React

Graph all the things

analyzing all the things you forgot to wonder about

The Parquet We Could Have

2024-01-02
interests: compression, data engineering (explained for beginners)

Parquet is an extremely popular format for storing tabular data, used in many major tech companies. I don't have a source for this, but I'm pretty confident there's over an exabyte of data (10^{18} bytes) stored in Parquet. Countless millions of dollars are spent storing it, transferring it over network, and processing it each year. And yet Parquet does somewhat poorly at compressing numerical columns.

I forked the Rust implementation of Parquet to demonstrate the Parquet we could have: one with excellent compression for numerical columns. I did this by adding pcodec as an encoding.

Results

I benchmarked against the numerical columns of 3 public, real-world datasets (methodology at bottom):

bar charts showing better compression ratios for pco parquet than zstd parquet or zstd parquet (level=10) on 3 datasets bar charts showing worse compression speeds for pco parquet than zstd parquet or zstd parquet (level=10) on 3 datasets bar charts showing better decompression speeds for pco parquet than zstd parquet or zstd parquet (level=10) on 3 datasets

Observations

  • Pco Parquet gets much greater compression ratio (44-158% higher) and slightly faster decompression than Zstd Parquet. Pco Parquet's stats here are almost identical to those of standalone pco.
  • Pco Parquet sometimes has noticeably slower compression than Zstd Parquet at default compression level (1). This is different from standalone pco, since Parquet adds considerable writing overhead. However, when compared to Zstd Parquet at high compression level (10), Pco Parquet wins at all 3 metrics.

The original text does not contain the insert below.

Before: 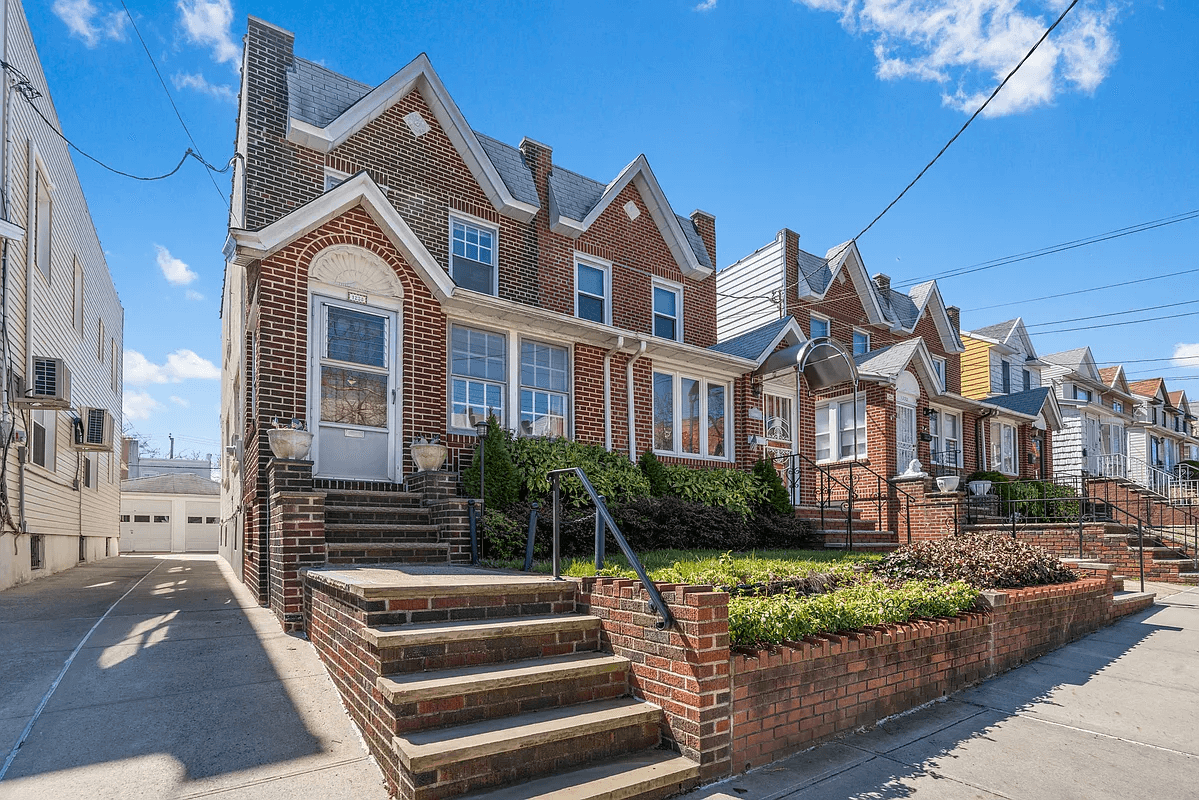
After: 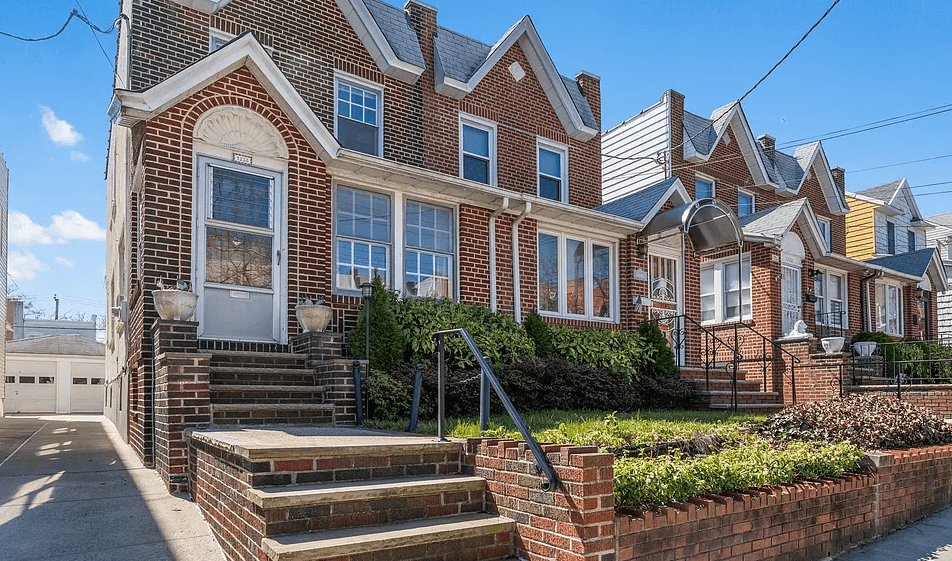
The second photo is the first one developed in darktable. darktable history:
crop: left 9.607%, top 17.434%, right 10.931%, bottom 12.33%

I argue that compression ratio is usually the most important metric by far. Read throughput is often bottlenecked on network or disk IO, making it the only metric of interest. Even when latency is the primary concern, compression ratio can be more important than decompression speed, since it reduces the time taken to fetch the compressed data. Plus, better compression decreases storage costs.

From these benchmarks, pco's only weak spot is in compression speed, but I have plans to improve it in the future.

Implementation

Given pcodec, it wasn't terribly complicated to hack it into Parquet. This is not at all meant to be a good or fully-featured implementation, just a simple proof of concept.

To Parquet, pco is a type of encoding, as opposed to a compression. I've mentioned this detail in a previous post about pco's predecessor. This is because pco cares about the data type it's encoding. It goes from (a sequence of numbers -> bytes), as opposed to just (bytes -> bytes).

Encodings have other implications too, like how Parquet decides to split data pages. A fully-featured integration would need require different treatment from Parquet's other encodings on this matter, but that's beyond the scope of this blog post.

Methodology

Benchmarks were done on a single Apple M3 performance core.

For Parquet I used format version 2, library version 49.0.0. I took a quick look at version 1, but (as expected) version 2 was better in most cases. I used the default settings for everything except chunk size, where I chose 2^{20} after some experimentation to find what worked best for zstd on these datasets.

For pco I used the default compression configuration.

For details about the datasets, see the pcodec repo's benchmarks.

Update (2024-01-06)

I was asked for some benchmarks comparing the BYTE_STREAM_SPLIT encoding, which applies to floats, so I did another comparison pictured below. Only the Taxi dataset had floats, so that's what I used. I threw in the PLAIN encoding too. These are both different from the default of dictionary encoding, which is treated somewhat specially. Unfortunately arrow-rs doesn't support BYTE_STREAM_SPLIT yet, so I used pyarrow and could only make a fair comparison for compression ratio.

bar charts showing better compression ratio for pco parquet than various Parquet encodings with zstd on the f64 columns of the Taxi datasets

It may be surprising to some that BYTE_STREAM_SPLIT does worse than PLAIN in this case. The reason is that most columns in the Taxi dataset are decimal-ish; most of their values are approximately multiples of 0.01 or some other base. As a result, there are obvious patterns in their mantissa bytes that zstd can exploit. But if we split the floats into 8 separate streams, 1 for each byte, then zstd can't exploit the correlation between mantissa bytes anymore.